Ci-dessus, les enfants de Lezartcrea (Maroc) joue avec Latifa Nejjari, animatrice philo. Merci à elle pour les photos!

Le Pèle-mêle des émotions

 

Ce jeu de plateau (en vente dans la boutique) à pour objectifs d’apprendre à reconnaître les émotions, de construire un champ lexical des émotions et d’apprendre à argumenter et donner des exemples.

Le plateau est disposé au centre du groupe de joueurs.

Jeu 1. Les cartes-mots sont empilées faces cachées sur le carré bleu au centre du plateau. Le meneur de jeu en pioche une et la lit à voix haute. Les joueurs doivent poser leur index sur une image du plateau compatible avec l’énoncé de la carte. Les joueurs doivent argumenter pour expliquer leur choix. Si l’argumentation est jugée recevable, les joueurs marquent un point. Le jeu continue jusqu’à épuisement de la pioche.

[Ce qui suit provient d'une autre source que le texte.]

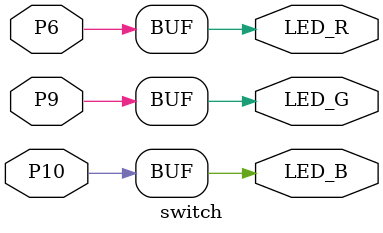
<source format=v>

module switch(input P6, input P9, input P10, output LED_R, output LED_G, output LED_B);
  
  assign LED_R = P6;
  assign LED_G = P9;
  assign LED_B = P10;

endmodule

</source>
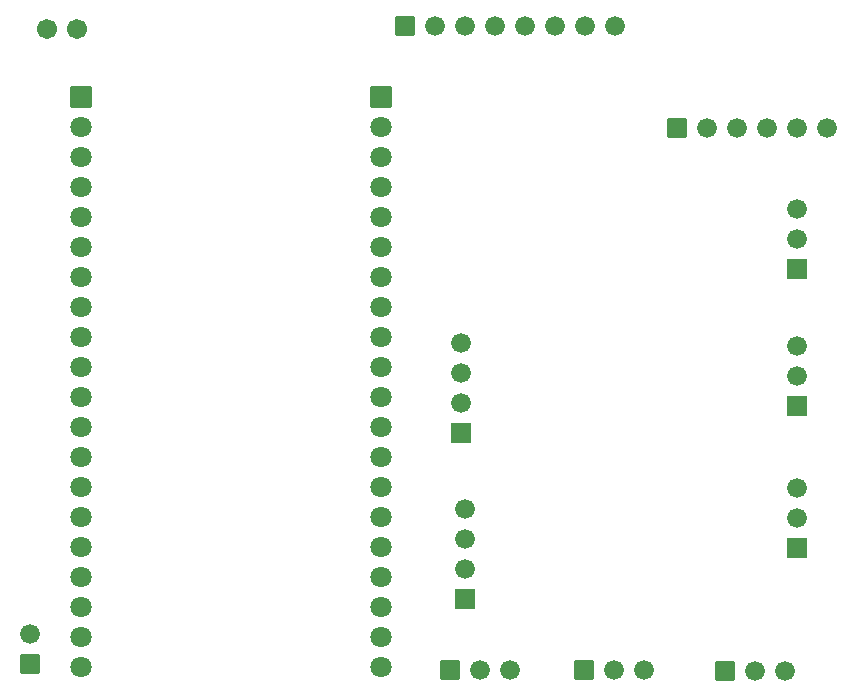
<source format=gbs>
G04 Layer: BottomSolderMaskLayer*
G04 EasyEDA v6.5.22, 2022-12-01 15:05:32*
G04 f9cf6ae4047b4148b17f980a7d3d99a3,3377a35bda5640eaacad09db658d017c,10*
G04 Gerber Generator version 0.2*
G04 Scale: 100 percent, Rotated: No, Reflected: No *
G04 Dimensions in inches *
G04 leading zeros omitted , absolute positions ,3 integer and 6 decimal *
%FSLAX36Y36*%
%MOIN*%

%AMMACRO1*1,1,$1,$2,$3*1,1,$1,$4,$5*1,1,$1,0-$2,0-$3*1,1,$1,0-$4,0-$5*20,1,$1,$2,$3,$4,$5,0*20,1,$1,$4,$5,0-$2,0-$3,0*20,1,$1,0-$2,0-$3,0-$4,0-$5,0*20,1,$1,0-$4,0-$5,$2,$3,0*4,1,4,$2,$3,$4,$5,0-$2,0-$3,0-$4,0-$5,$2,$3,0*%
%ADD10MACRO1,0.004X-0.031X0.031X0.031X0.031*%
%ADD11C,0.0660*%
%ADD12R,0.0660X0.0660*%
%ADD13C,0.0670*%
%ADD14C,0.0709*%
%ADD15MACRO1,0.004X0.0335X-0.0335X-0.0335X-0.0335*%

%LPD*%
D10*
G01*
X1795000Y-190000D03*
D11*
G01*
X1895000Y-190000D03*
G01*
X1995000Y-190000D03*
D10*
G01*
X2240000Y-190000D03*
D11*
G01*
X2340000Y-190000D03*
G01*
X2440000Y-190000D03*
D10*
G01*
X2710000Y-195000D03*
D11*
G01*
X2810000Y-195000D03*
G01*
X2910000Y-195000D03*
D12*
G01*
X2950000Y215000D03*
D11*
G01*
X2950000Y315000D03*
G01*
X2950000Y415000D03*
D12*
G01*
X2950000Y690000D03*
D11*
G01*
X2950000Y790000D03*
G01*
X2950000Y890000D03*
D12*
G01*
X2950000Y1145000D03*
D11*
G01*
X2950000Y1245000D03*
G01*
X2950000Y1345000D03*
D12*
G01*
X1830000Y600000D03*
D11*
G01*
X1830000Y700000D03*
G01*
X1830000Y800000D03*
G01*
X1830000Y900000D03*
D12*
G01*
X1845000Y45000D03*
D11*
G01*
X1845000Y145000D03*
G01*
X1845000Y245000D03*
G01*
X1845000Y345000D03*
D13*
G01*
X450000Y1945000D03*
G01*
X550000Y1945000D03*
D11*
G01*
X3050000Y1615000D03*
G01*
X2950000Y1615000D03*
G01*
X2850000Y1615000D03*
G01*
X2750000Y1615000D03*
G01*
X2650000Y1615000D03*
D10*
G01*
X2550000Y1615000D03*
G01*
X395000Y-170000D03*
D11*
G01*
X395000Y-70000D03*
D10*
G01*
X1645000Y1955000D03*
D11*
G01*
X1745000Y1955000D03*
G01*
X1845000Y1955000D03*
G01*
X1945000Y1955000D03*
G01*
X2045000Y1955000D03*
G01*
X2145000Y1955000D03*
G01*
X2245000Y1955000D03*
G01*
X2345000Y1955000D03*
D14*
G01*
X1565000Y1620000D03*
G01*
X1565000Y1520000D03*
G01*
X1565000Y1420000D03*
G01*
X1565000Y1320000D03*
G01*
X1565000Y1220000D03*
G01*
X1565000Y1120000D03*
G01*
X1565000Y1020000D03*
G01*
X1565000Y920000D03*
G01*
X1565000Y820000D03*
G01*
X1565000Y720000D03*
G01*
X1565000Y620000D03*
G01*
X1565000Y520000D03*
G01*
X1565000Y420000D03*
G01*
X1565000Y320000D03*
G01*
X1565000Y220000D03*
G01*
X565000Y1520000D03*
G01*
X565000Y1420000D03*
G01*
X565000Y1320000D03*
G01*
X565000Y1220000D03*
G01*
X565000Y1120000D03*
G01*
X565000Y1020000D03*
G01*
X565000Y920000D03*
G01*
X565000Y820000D03*
G01*
X565000Y720000D03*
G01*
X565000Y620000D03*
G01*
X565000Y520000D03*
G01*
X565000Y420000D03*
G01*
X565000Y320000D03*
G01*
X565000Y220000D03*
G01*
X565000Y1620000D03*
G01*
X1565000Y120000D03*
G01*
X1565000Y20000D03*
D15*
G01*
X1564994Y1719994D03*
G01*
X564994Y1719994D03*
D14*
G01*
X565000Y120000D03*
G01*
X565000Y20000D03*
G01*
X1565000Y-80000D03*
G01*
X565000Y-80000D03*
G01*
X565000Y-180000D03*
G01*
X1565000Y-180000D03*
M02*

</source>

Jeu 2. Les cartes-images de la pioche sont empilées faces cachées au centre du plateau (sur le carré bleu). Lorsque la première carte est retournée et placée face visible au sommet de la pile, les joueurs doivent poser leur index sur l’image identique du plateau. Le premier à avoir posé son doigt gagne l’image. La deuxième image est alors retournée, et ainsi de suite jusqu’à ce que la pioche soit épuisée.

Un jeu que les enfants adorent !

A partir de 4 ans.


 

 

Le jeu du Pêle-Mêle émotions est fourni avec le "kit pédagogique émotions 2".